The modeling effort ran into trouble. The models were drastically underperforming from what was anticipated. The team tried every modeling approach they could think of, with little success. Eventually the whole project budget was used up in this first unsuccessful phase with little to show for it. I was brought in at the end but couldn't help much.
There's a long list of things that went wrong.
The team forgot the project they were on. They were using approaches appropriate to marketing response models and they were working in a different world. Doing 40% better than random doesn't work well for marketing response models but here it meant we could improve the insurance company rate models by 40% which is fairly impressive. Before the project started the team needed to put serious thought into what success would look like.
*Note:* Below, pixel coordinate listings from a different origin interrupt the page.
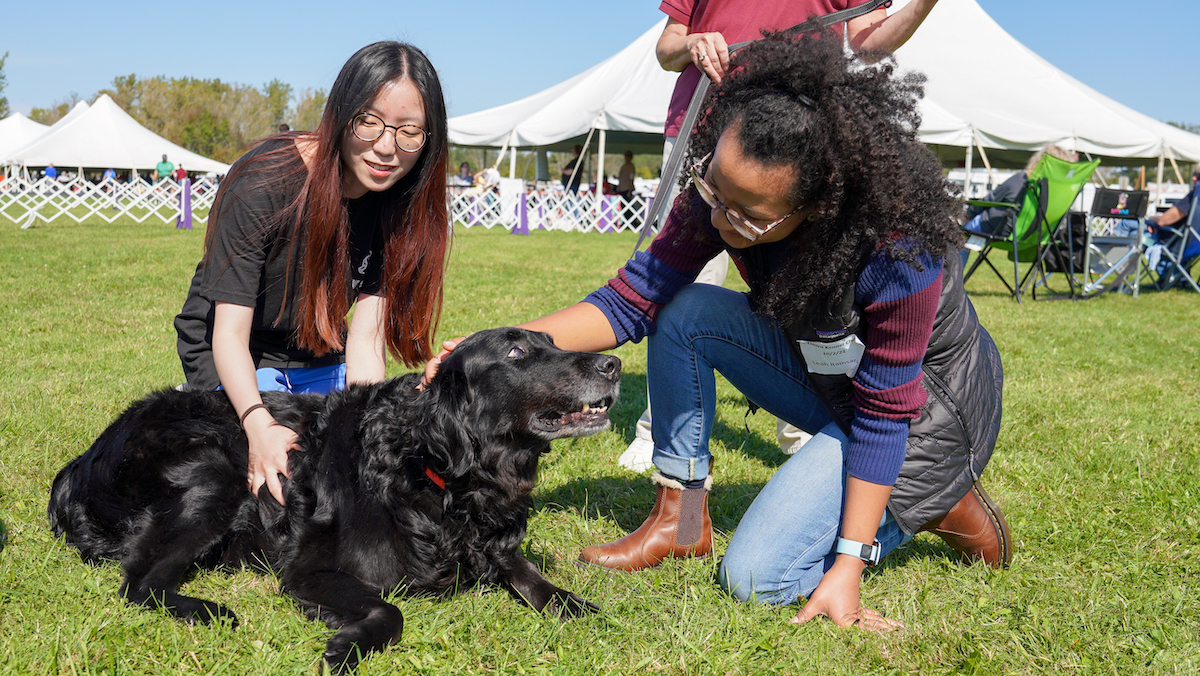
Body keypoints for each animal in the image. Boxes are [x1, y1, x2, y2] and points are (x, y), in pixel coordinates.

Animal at [46, 326, 619, 672]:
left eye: (552, 341)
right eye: (517, 352)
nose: (612, 365)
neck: (437, 474)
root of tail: (81, 462)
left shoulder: (497, 543)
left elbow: (536, 581)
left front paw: (580, 606)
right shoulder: (309, 571)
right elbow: (390, 610)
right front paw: (348, 648)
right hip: (215, 473)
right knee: (139, 583)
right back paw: (206, 609)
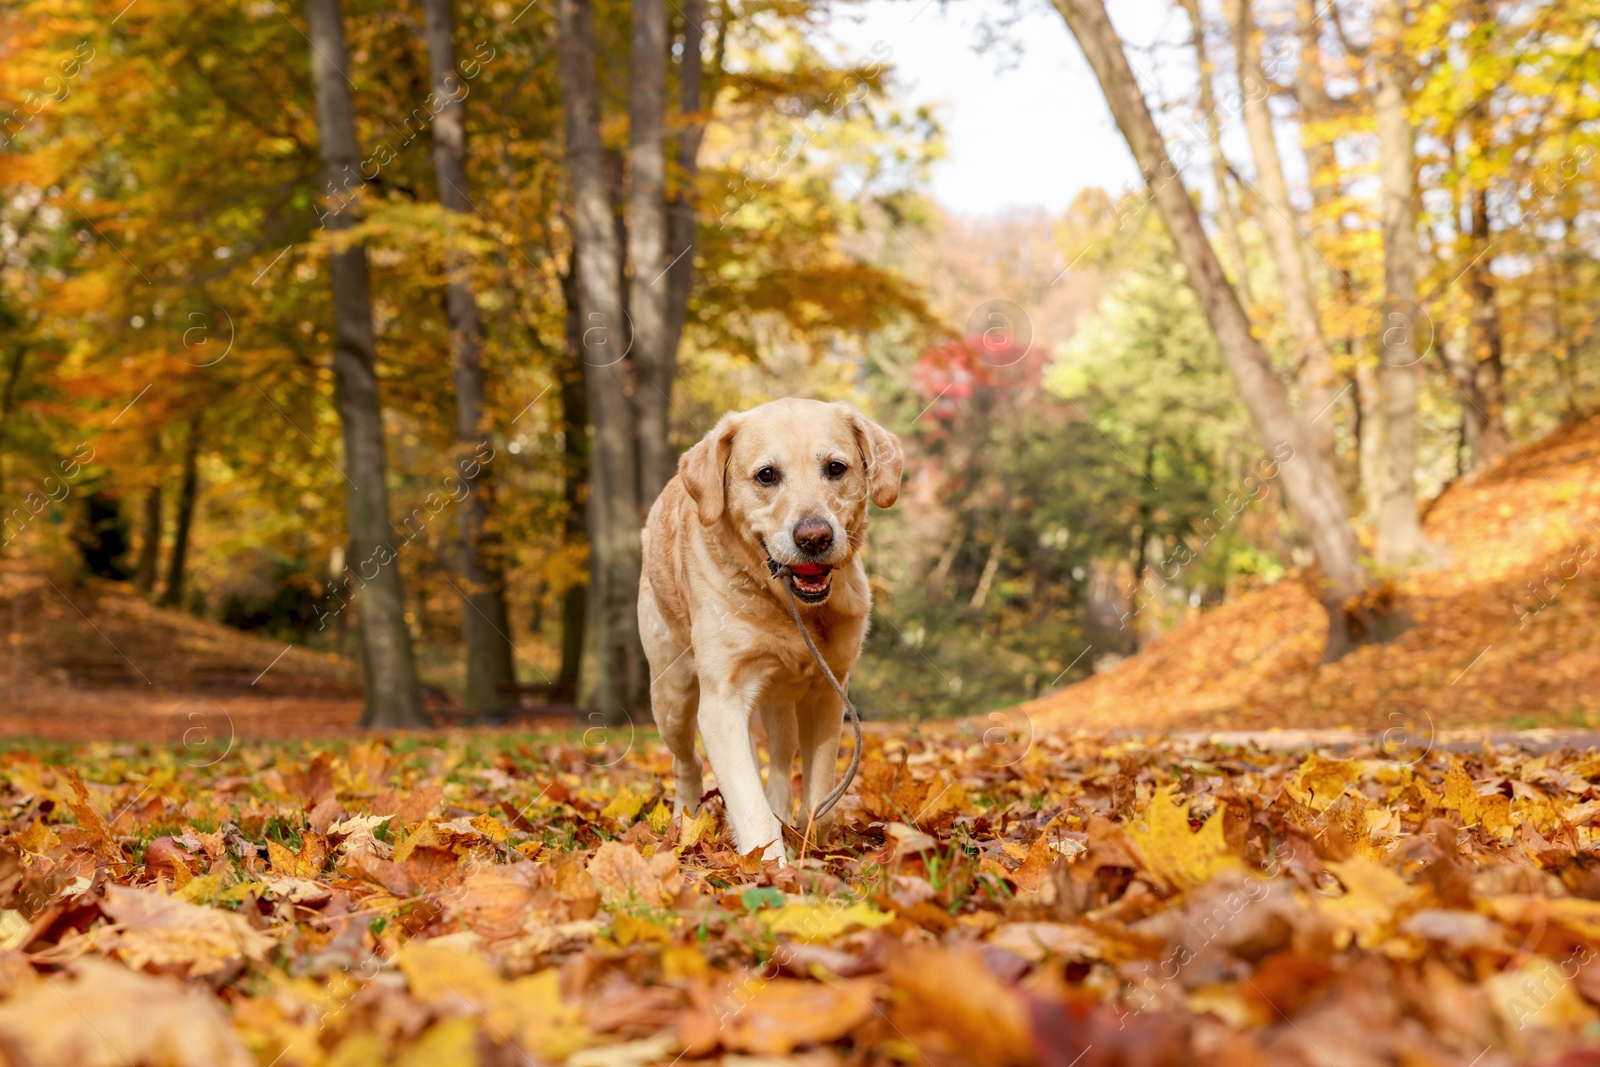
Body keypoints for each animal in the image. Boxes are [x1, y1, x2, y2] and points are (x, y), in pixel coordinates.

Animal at [643, 398, 908, 857]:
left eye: (836, 468)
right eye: (767, 475)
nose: (814, 537)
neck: (788, 606)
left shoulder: (828, 692)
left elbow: (818, 792)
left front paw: (810, 844)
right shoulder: (723, 700)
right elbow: (749, 801)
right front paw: (772, 865)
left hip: (780, 706)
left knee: (781, 763)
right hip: (672, 695)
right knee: (687, 762)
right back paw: (685, 822)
The team let an initial step in the project take over the project. At the least, that initial step should have been ruthlessly time-boxed. Since that initial step wasn't directly on the path towards the outcome it should not have been in the project.
The team didn't do any data exploration. When I was brought onto the project near the end, one of the first things that I did was to look closely at the data. What I found was that over 10% of the file had under $10 in six-month premiums, and many other records had extremely low six-month premiums. In other words, a large chunk of the data we were working with wasn't what we think of as insurance policies.
This goes to an earlier point, that often DBAs know the structure of their data very well but often have very little idea of the distribution and informational content of their data. Averages, minimums, maximums, most of what we can get easily through SQL don't tell the story. One has to look closely at all the values and usually this means using specialized software packages to analyze data.
We got a second chance later, fortunately.